L’Italie a calqué sa position sur le modèle français, tandis que la Suède et la Pologne ont adopté une ligne dure. Cette mosaïque de mesures reflète la complexité du débat entre sécurité nationale et enjeux économiques.

En toile de fond de ces décisions européennes plane l’influence américaine. Washington, qui accuse ouvertement Huawei d’être un cheval de Troie potentiel du gouvernement chinois, exerce une pression constante sur ses alliés. Les sanctions américaines contre le groupe chinois ont créé un effet domino, poussant de nombreux pays européens à revoir leur copie.

En 2023, la Commission européenne, par la voix de son commissaire de l’époque, Thierry Breton, avait pris des décisions : « À partir d’aujourd’hui, la Commission européenne n’achètera pas de services de connectivité reposant sur des équipements de Huawei et ZTE. Nous demandons à nos services de connectivité et à nos fournisseurs de se libérer de Huawei et de ZTE. Cela s’applique aux nouveaux contrats et aux contrats existants [et] à tous les établissements de la Commission européenne et nous demandons aux autres institutions de l’UE de faire de même ».

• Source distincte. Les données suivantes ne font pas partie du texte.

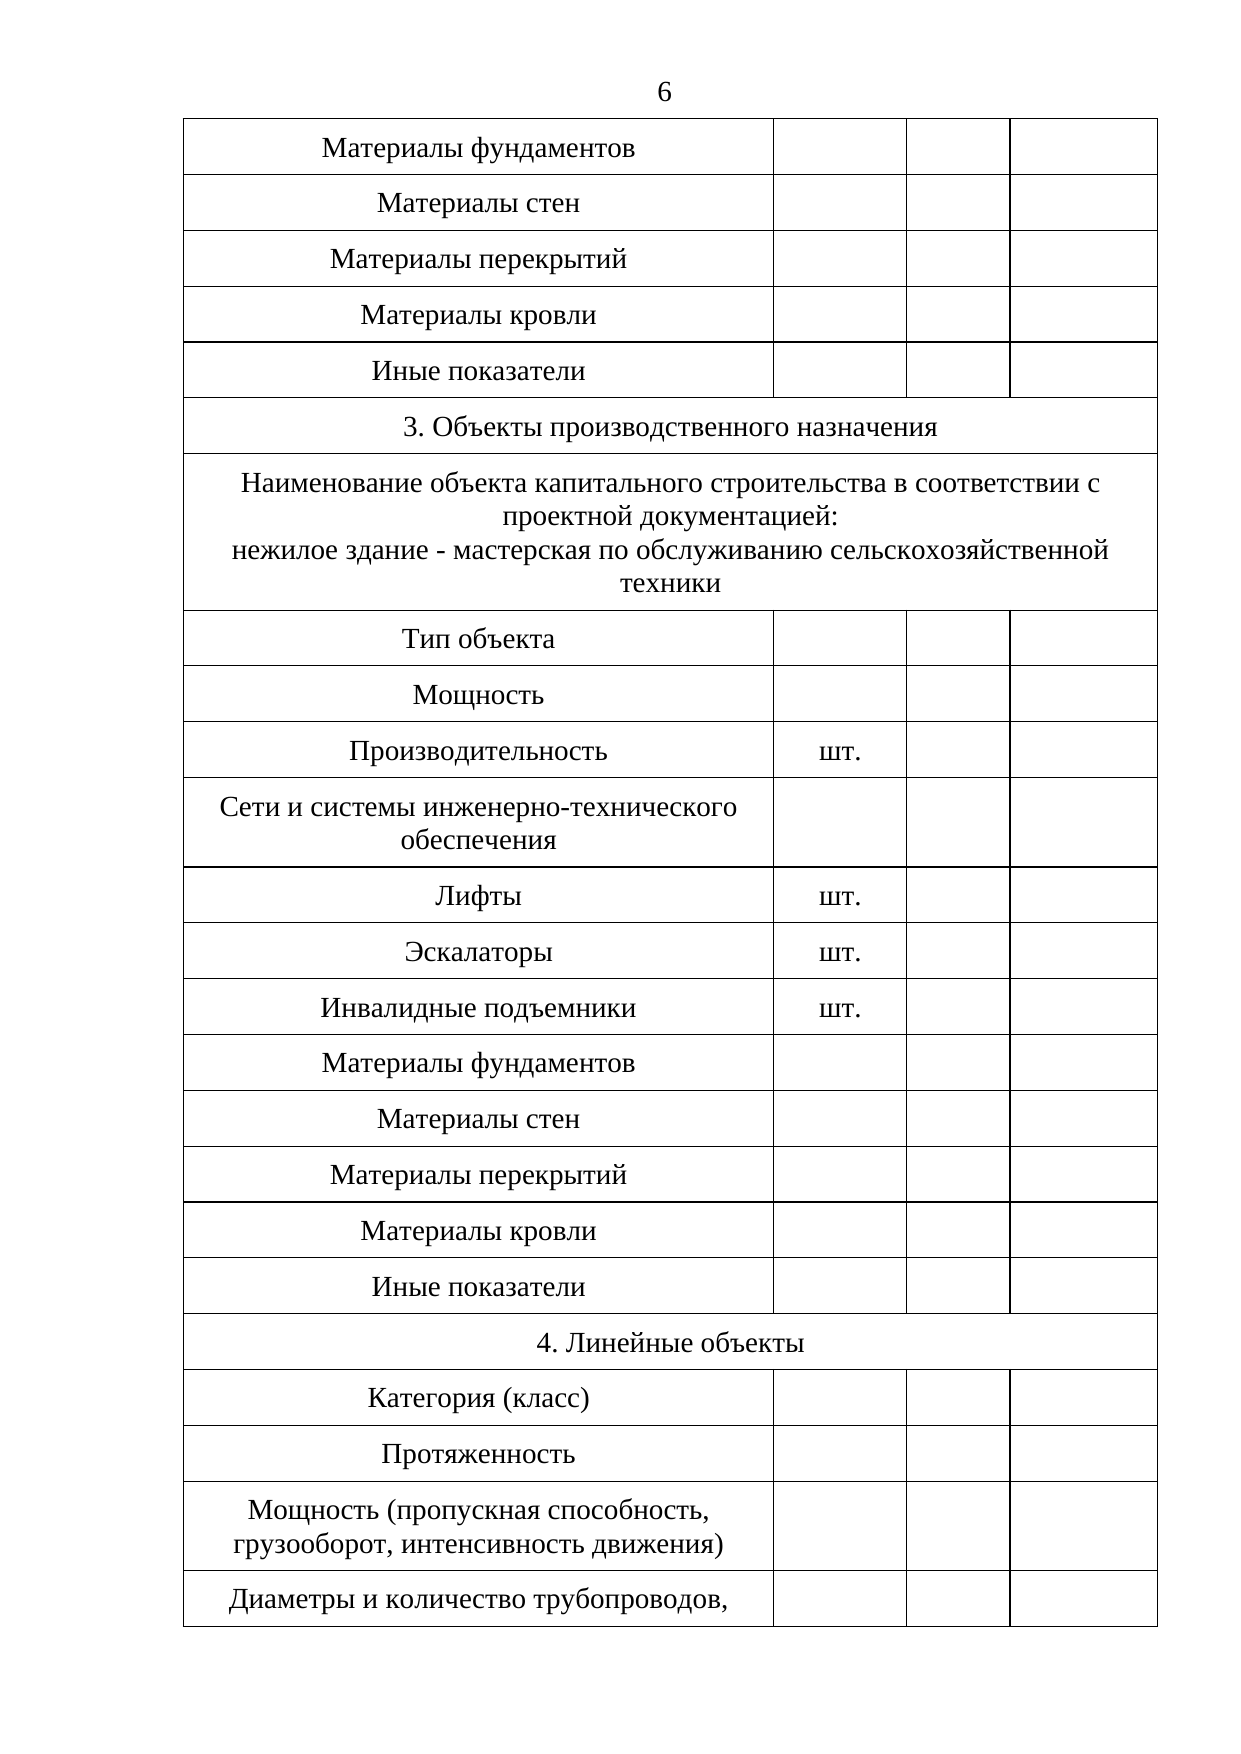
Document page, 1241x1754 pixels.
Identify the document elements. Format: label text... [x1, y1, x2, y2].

table_cell [907, 666, 1009, 721]
table_cell Материалы фундаментов [184, 119, 773, 174]
table_cell шт. [774, 868, 906, 922]
table_cell [774, 231, 906, 286]
table_cell [907, 1482, 1009, 1570]
table_cell [1011, 778, 1157, 866]
table_cell [1011, 1035, 1157, 1090]
table_cell [907, 1203, 1009, 1257]
table_cell шт. [774, 923, 906, 978]
table_cell [907, 119, 1009, 174]
table_cell [774, 1482, 906, 1570]
table_cell [774, 119, 906, 174]
table_cell [907, 611, 1009, 665]
table_cell [907, 868, 1009, 922]
table_cell Иные показатели [184, 343, 773, 397]
table_cell [907, 778, 1009, 866]
table_cell [1011, 343, 1157, 397]
table_cell Эскалаторы [184, 923, 773, 978]
table_cell [1011, 1258, 1157, 1313]
table_cell [774, 611, 906, 665]
table_cell [1011, 1426, 1157, 1481]
table_cell Наименование объекта капитального строительства в соответствии с проектной документацией: нежилое здание - мастерская по обслуживанию сельскохозяйственной техники [184, 454, 1157, 609]
table_cell [774, 1258, 906, 1313]
table_cell Инвалидные подъемники [184, 979, 773, 1034]
table_cell [774, 1035, 906, 1090]
table_cell Сети и системы инженерно-технического обеспечения [184, 778, 773, 866]
table_cell [1011, 1370, 1157, 1425]
table_cell Иные показатели [184, 1258, 773, 1313]
table_cell Материалы стен [184, 1091, 773, 1146]
table_cell Лифты [184, 868, 773, 922]
table_cell [1011, 1203, 1157, 1257]
table_cell [774, 1091, 906, 1146]
table_cell [1011, 119, 1157, 174]
table_cell [1011, 979, 1157, 1034]
table_cell [774, 175, 906, 230]
table_cell Производительность [184, 722, 773, 777]
table_cell [907, 1370, 1009, 1425]
table_cell [907, 1091, 1009, 1146]
table_cell [774, 1147, 906, 1201]
table_cell Протяженность [184, 1426, 773, 1481]
table_cell [774, 1426, 906, 1481]
table_cell Тип объекта [184, 611, 773, 665]
table_cell [907, 343, 1009, 397]
table_cell [774, 778, 906, 866]
table_cell [1011, 231, 1157, 286]
table_cell [907, 231, 1009, 286]
table_cell [774, 666, 906, 721]
table_cell [907, 287, 1009, 341]
table_cell [1011, 722, 1157, 777]
table_cell [907, 923, 1009, 978]
table_cell [1011, 666, 1157, 721]
table_cell шт. [774, 722, 906, 777]
table_cell [1011, 1091, 1157, 1146]
table_cell Материалы кровли [184, 287, 773, 341]
table_cell [907, 1426, 1009, 1481]
table_cell [907, 175, 1009, 230]
table_cell Материалы перекрытий [184, 231, 773, 286]
table_cell [1011, 1571, 1157, 1626]
table_cell [907, 979, 1009, 1034]
table_cell Категория (класс) [184, 1370, 773, 1425]
table_cell [907, 1571, 1009, 1626]
table_cell Материалы кровли [184, 1203, 773, 1257]
table_cell [1011, 1147, 1157, 1201]
table_cell Материалы перекрытий [184, 1147, 773, 1201]
table_cell [774, 1203, 906, 1257]
table_cell Материалы фундаментов [184, 1035, 773, 1090]
table_cell Материалы стен [184, 175, 773, 230]
table_cell [907, 1258, 1009, 1313]
table_cell шт. [774, 979, 906, 1034]
table_cell Мощность (пропускная способность, грузооборот, интенсивность движения) [184, 1482, 773, 1570]
table_cell [1011, 175, 1157, 230]
table_cell [907, 1035, 1009, 1090]
table_cell [774, 1370, 906, 1425]
table_cell [1011, 923, 1157, 978]
table_cell 3. Объекты производственного назначения [184, 398, 1157, 453]
table_cell [1011, 611, 1157, 665]
table_cell 4. Линейные объекты [184, 1314, 1157, 1369]
table_cell Мощность [184, 666, 773, 721]
table_cell [774, 343, 906, 397]
table_cell [1011, 868, 1157, 922]
table_cell [774, 1571, 906, 1626]
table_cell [184, 1571, 773, 1626]
table_cell [907, 722, 1009, 777]
table_cell [1011, 287, 1157, 341]
table_cell [907, 1147, 1009, 1201]
table_cell [774, 287, 906, 341]
table_cell [1011, 1482, 1157, 1570]
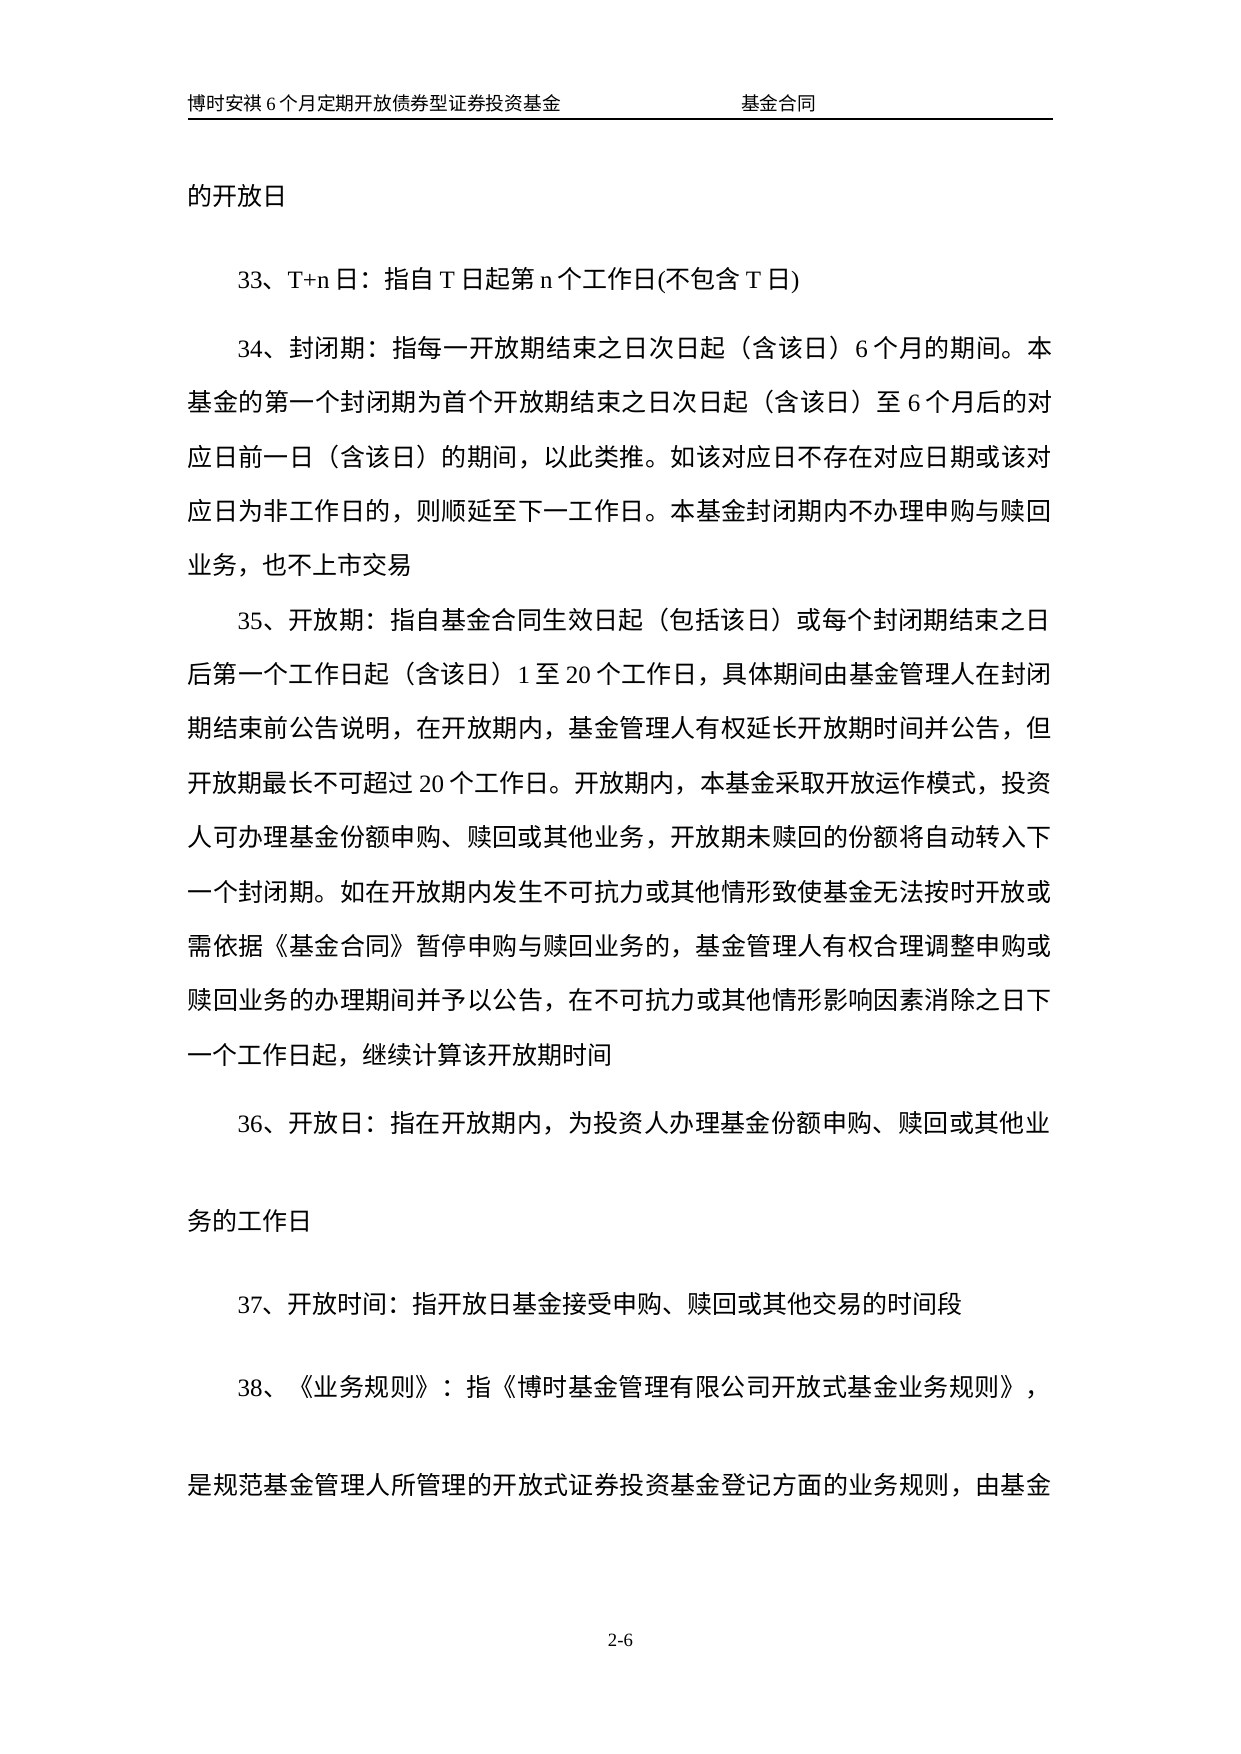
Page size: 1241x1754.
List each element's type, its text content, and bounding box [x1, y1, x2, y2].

text 37、开放时间：指开放日基金接受申购、赎回或其他交易的时间段 [187, 1270, 1053, 1335]
text 33、T+n日：指自T日起第n个工作日(不包含T日) [187, 245, 1053, 310]
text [187, 1353, 1053, 1516]
text 36、开放日：指在开放期内，为投资人办理基金份额申购、赎回或其他业务的工作日 [187, 1089, 1053, 1252]
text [187, 162, 1053, 227]
text 35、开放期：指自基金合同生效日起（包括该日）或每个封闭期结束之日后第一个工作日起（含该日）1至20个工作日，具体期间由基金管理人在封闭期结束前公告说明，在开放期内，基金管理人有权延长开放期时间并公告，但开放期最长不可超过20个工作日。开放期内，本基金采取开放运作模式，投资人可办理基金份额申购、赎回或其他业务，开放期未赎回的份额将自动转入下一个封闭期。如在开放期内发生不可抗力或其他情形致使基金无法按时开放或需依据《基金合同》暂停申购与赎回业务的，基金管理人有权合理调整申购或赎回业务的办理期间并予以公告，在不可抗力或其他情形影响因素消除之日下一个工作日起，继续计算该开放期时间 [187, 600, 1053, 1071]
text 34、封闭期：指每一开放期结束之日次日起（含该日）6个月的期间。本基金的第一个封闭期为首个开放期结束之日次日起（含该日）至6个月后的对应日前一日（含该日）的期间，以此类推。如该对应日不存在对应日期或该对应日为非工作日的，则顺延至下一工作日。本基金封闭期内不办理申购与赎回业务，也不上市交易 [187, 328, 1053, 582]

Face à ces accusations, Huawei a contre-attaqué en multipliant les campagnes de communication et les actions de lobbying pour défendre son intégrité et préserver ses parts de marché en Europe.

Le constructeur avait d’ailleurs réagi en déclarant dans un communiqué : « Désigner publiquement une entreprise comme un fournisseur à haut risque sans fondement juridique va à l’encontre des principes du libre-échange. Cette qualification discriminatoire ne devrait jamais être appliquée sans procédure justifiée et sans audition adéquate. »

Il convient d’ailleurs de noter que le responsable de la cybersécurité du groupe n’est autre que l’ancien directeur informatique du gouvernement anglais – John Suffolk. À ce jour, il n’a jamais été démontré que les produits et technologies Huawei contenaient des malwares, logiciels d’espionnage ou chevaux de Troie. Et, ce, malgré des centaines d’analyses effectuées en Europe ou aux États-Unis.

De manière plus globale, si Huawei reste présent sur le marché européen des télécommunications, son horizon s’assombrit dans le secteur de la 5G. L’Europe privilégie désormais la prudence, quitte à se priver des technologies avancées du géant chinois. Une situation qui pourrait redessiner durablement le paysage des télécommunications sur le Vieux Continent. Cette réorientation profite aux équipementiers européens Nokia et Ericsson, qui s’imposent comme les alternatives de choix pour les opérateurs du continent. Un retour de balancier qui illustre la volonté européenne de reprendre la main sur ses infrastructures critiques.